SECCIÓN DE TEXTO
====

Este hombre tiene una espalda de roca, presume unos bíceps de 25 centímetros de diámetro y unos abdominales esculpidos durante años. Se llama Uziel Salomón Durán y ocupa una celda en el Reclusorio Sur del DF. La celda 312: tres, uno, dos..
- Qué hace aquí, se pregunta. Y aún no atina a responder cómo llegó, qué rompió su destino, ese que tenía casi al alcance de la mano: ser Mr. México, ganar el máximo título de físicoconstructivismo en el país.
Eso apenas fue hace unos meses. Hoy, en el patio de la prisión, no le queda más que luchar para que su musculatura no abdique y se disuelva.
Le esperan casi 3 mil días por delante, días sin nombre, sin rostro; más de siete años para cumplir una condena al cabo de la cual no sabe si encontrará algo que le recuerde quién es él, quién es El Campeón..

====

Datos de ubicación de elementos

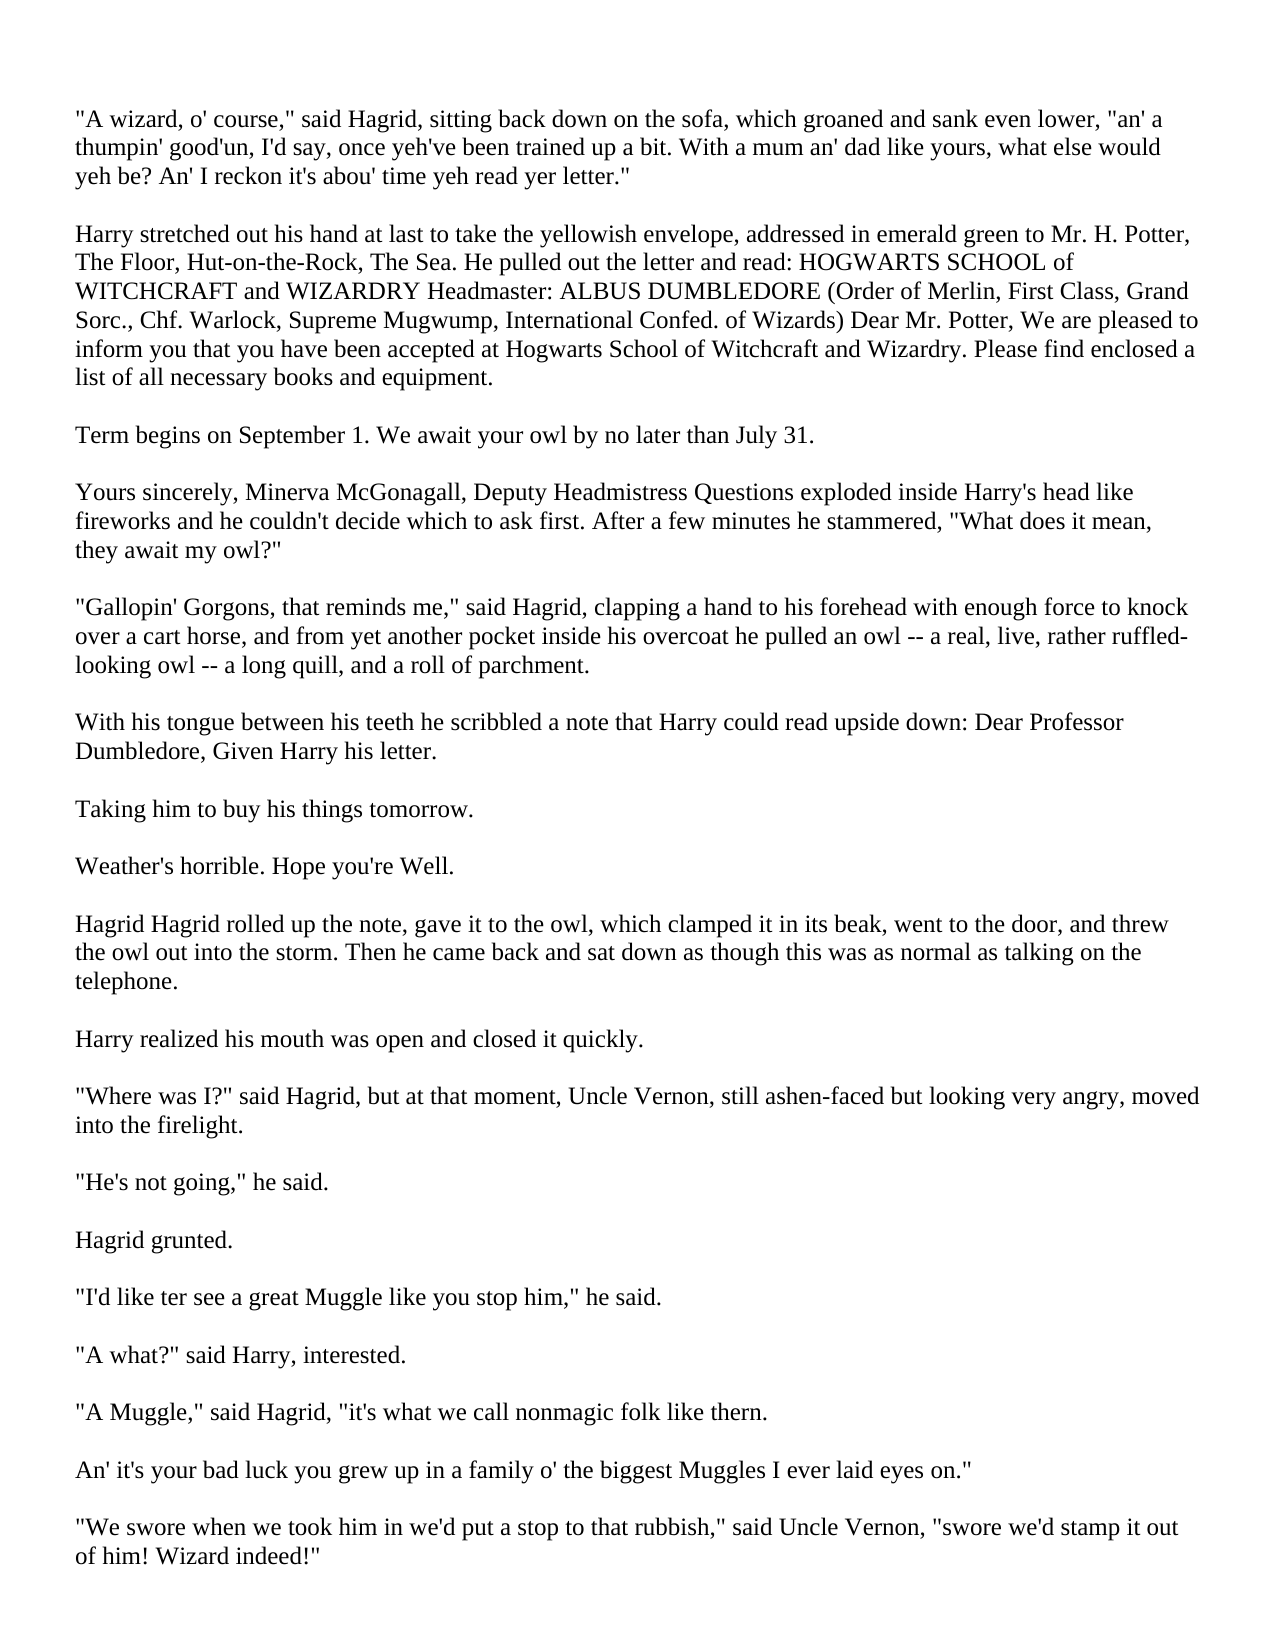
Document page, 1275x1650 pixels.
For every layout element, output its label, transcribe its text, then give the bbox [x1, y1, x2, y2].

text "A Muggle," said Hagrid, "it's what we call nonmagic folk like thern. [75, 1397, 1200, 1426]
text Yours sincerely, Minerva McGonagall, Deputy Headmistress Questions exploded inside Harry's head like fireworks and he couldn't decide which to ask first. After a few minutes he stammered, "What does it mean, they await my owl?" [75, 477, 1200, 564]
text With his tongue between his teeth he scribbled a note that Harry could read upside down: Dear Professor Dumbledore, Given Harry his letter. [75, 707, 1200, 765]
text Harry stretched out his hand at last to take the yellowish envelope, addressed in emerald green to Mr. H. Potter, The Floor, Hut-on-the-Rock, The Sea. He pulled out the letter and read: HOGWARTS SCHOOL of WITCHCRAFT and WIZARDRY Headmaster: ALBUS DUMBLEDORE (Order of Merlin, First Class, Grand Sorc., Chf. Warlock, Supreme Mugwump, International Confed. of Wizards) Dear Mr. Potter, We are pleased to inform you that you have been accepted at Hogwarts School of Witchcraft and Wizardry. Please find enclosed a list of all necessary books and equipment. [75, 219, 1200, 391]
text "Gallopin' Gorgons, that reminds me," said Hagrid, clapping a hand to his forehead with enough force to knock over a cart horse, and from yet another pocket inside his overcoat he pulled an owl -- a real, live, rather ruffled-looking owl -- a long quill, and a roll of parchment. [75, 592, 1200, 679]
text An' it's your bad luck you grew up in a family o' the biggest Muggles I ever laid eyes on." [75, 1455, 1200, 1484]
text "We swore when we took him in we'd put a stop to that rubbish," said Uncle Vernon, "swore we'd stamp it out of him! Wizard indeed!" [75, 1512, 1200, 1570]
text Hagrid Hagrid rolled up the note, gave it to the owl, which clamped it in its beak, went to the door, and threw the owl out into the storm. Then he came back and sat down as though this was as normal as talking on the telephone. [75, 909, 1200, 995]
text "A what?" said Harry, interested. [75, 1340, 1200, 1369]
text "He's not going," he said. [75, 1167, 1200, 1196]
text "I'd like ter see a great Muggle like you stop him," he said. [75, 1282, 1200, 1311]
text Hagrid grunted. [75, 1225, 1200, 1254]
text Harry realized his mouth was open and closed it quickly. [75, 1024, 1200, 1052]
text "A wizard, o' course," said Hagrid, sitting back down on the sofa, which groaned and sank even lower, "an' a thumpin' good'un, I'd say, once yeh've been trained up a bit. With a mum an' dad like yours, what else would yeh be? An' I reckon it's abou' time yeh read yer letter." [75, 104, 1200, 190]
text Weather's horrible. Hope you're Well. [75, 851, 1200, 880]
text "Where was I?" said Hagrid, but at that moment, Uncle Vernon, still ashen-faced but looking very angry, moved into the firelight. [75, 1081, 1200, 1139]
text Taking him to buy his things tomorrow. [75, 794, 1200, 822]
text Term begins on September 1. We await your owl by no later than July 31. [75, 420, 1200, 449]
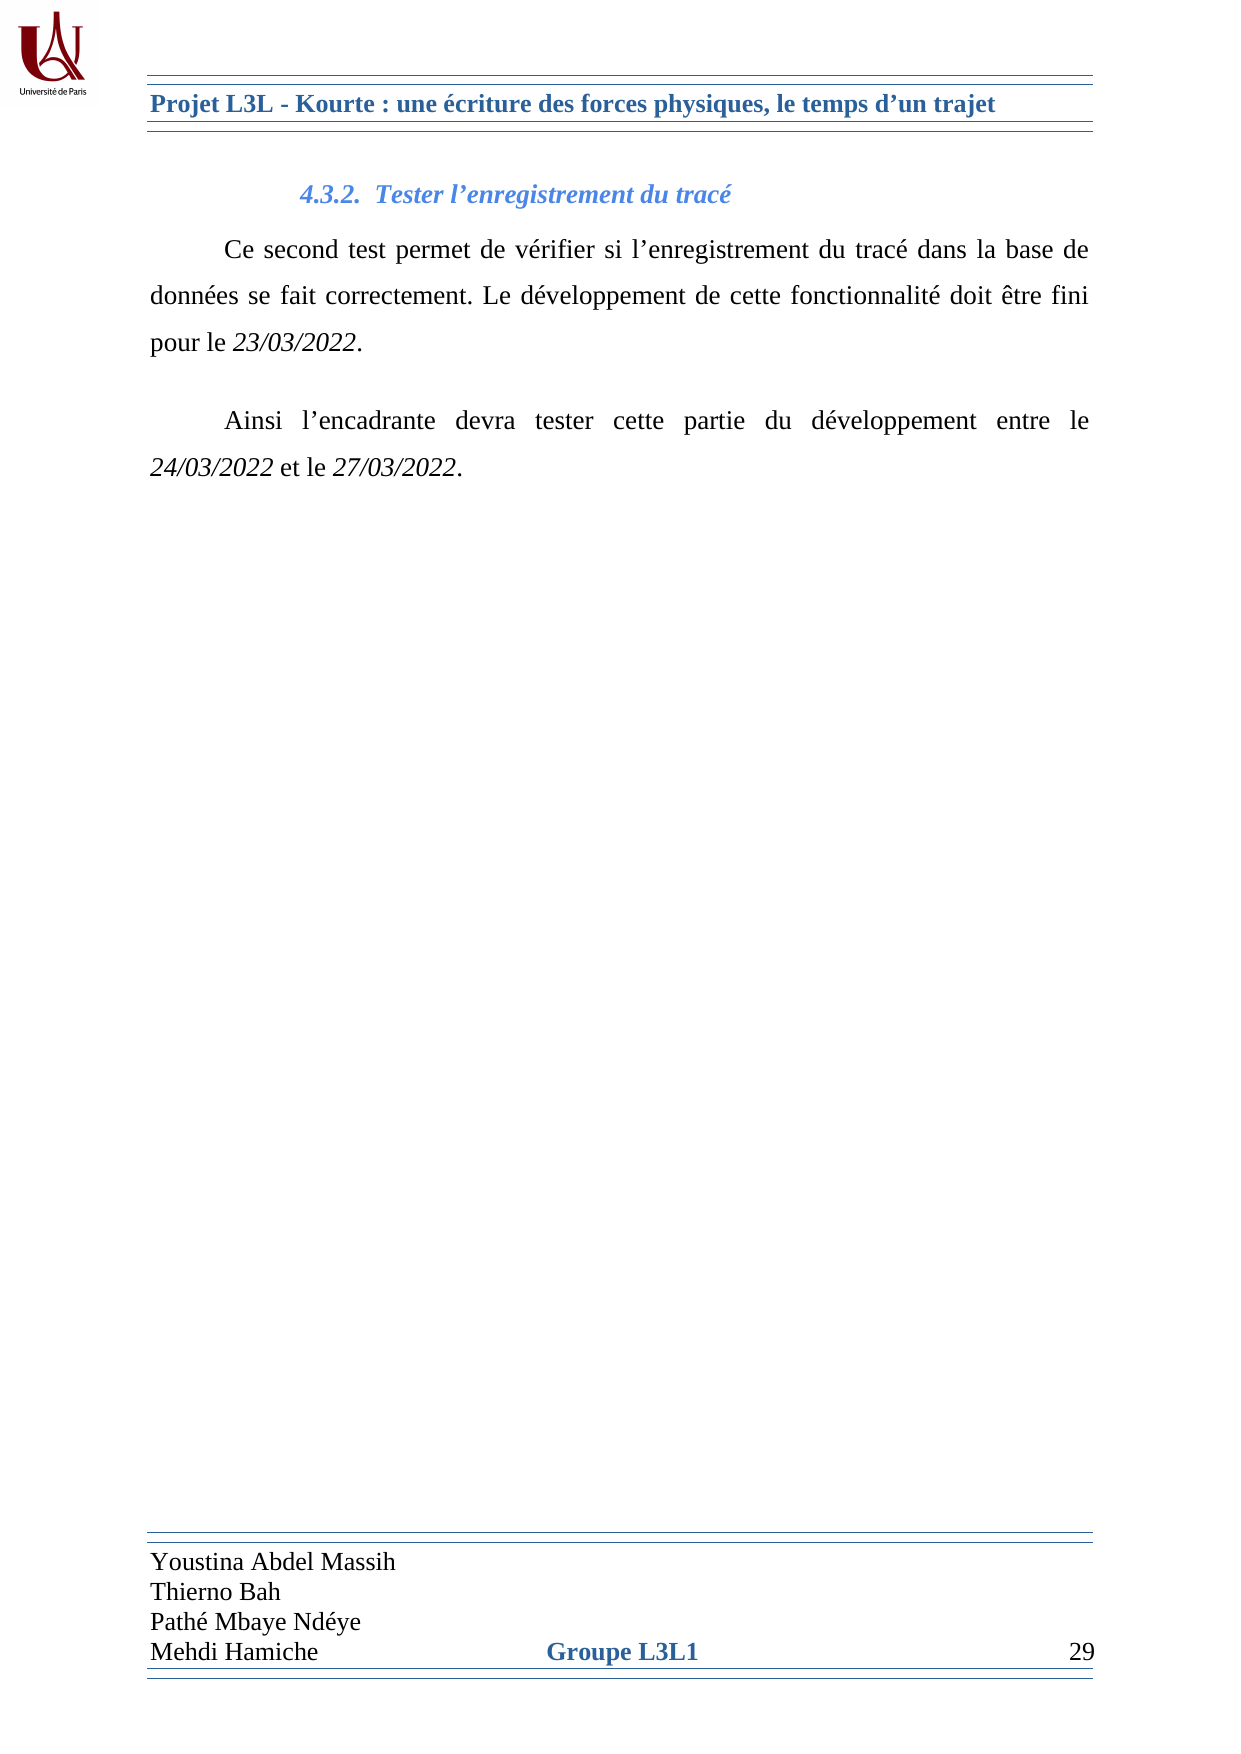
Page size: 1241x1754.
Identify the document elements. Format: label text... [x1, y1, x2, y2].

picture [0, 0, 101, 107]
text Ainsi l’encadrante devra tester cette partie du développement entre le 24/03/2022 et le 27/03/2022. [150, 404, 1090, 482]
text Ce second test permet de vérifier si l’enregistrement du tracé dans la base de données se fait correctement. Le développement de cette fonctionnalité doit être fini pour le 23/03/2022. [150, 233, 1090, 357]
subtitle 4.3.2. Tester l’enregistrement du tracé [225, 178, 1090, 209]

====

EJERCICIO PROPUESTO 1
Enumera todas las cantidades del texto sobre Uziel Salomón Durán que están escritas total o parcialmente con cifras.
EJERCICIO PROPUESTO 2
Copia el fragmento del texto sobre Uziel Salomón Durán que empieza con "Este hombre tiene" y continúa hasta "es El Campeón..". Sustituye "Reclusorio Sur" por "Reclusorio Norte".

RESPUESTA COMPLETA 1
25 centímetros, 312, 3 mil días

RESPUESTA COMPLETA 2
Este hombre tiene una espalda de roca, presume unos bíceps de 25 centímetros de diámetro y unos abdominales esculpidos durante años. Se llama Uziel Salomón Durán y ocupa una celda en el Reclusorio Norte del DF. La celda 312: tres, uno, dos..
- Qué hace aquí, se pregunta. Y aún no atina a responder cómo llegó, qué rompió su destino, ese que tenía casi al alcance de la mano: ser Mr. México, ganar el máximo título de físicoconstructivismo en el país.
Eso apenas fue hace unos meses. Hoy, en el patio de la prisión, no le queda más que luchar para que su musculatura no abdique y se disuelva.
Le esperan casi 3 mil días por delante, días sin nombre, sin rostro; más de siete años para cumplir una condena al cabo de la cual no sabe si encontrará algo que le recuerde quién es él, quién es El Campeón..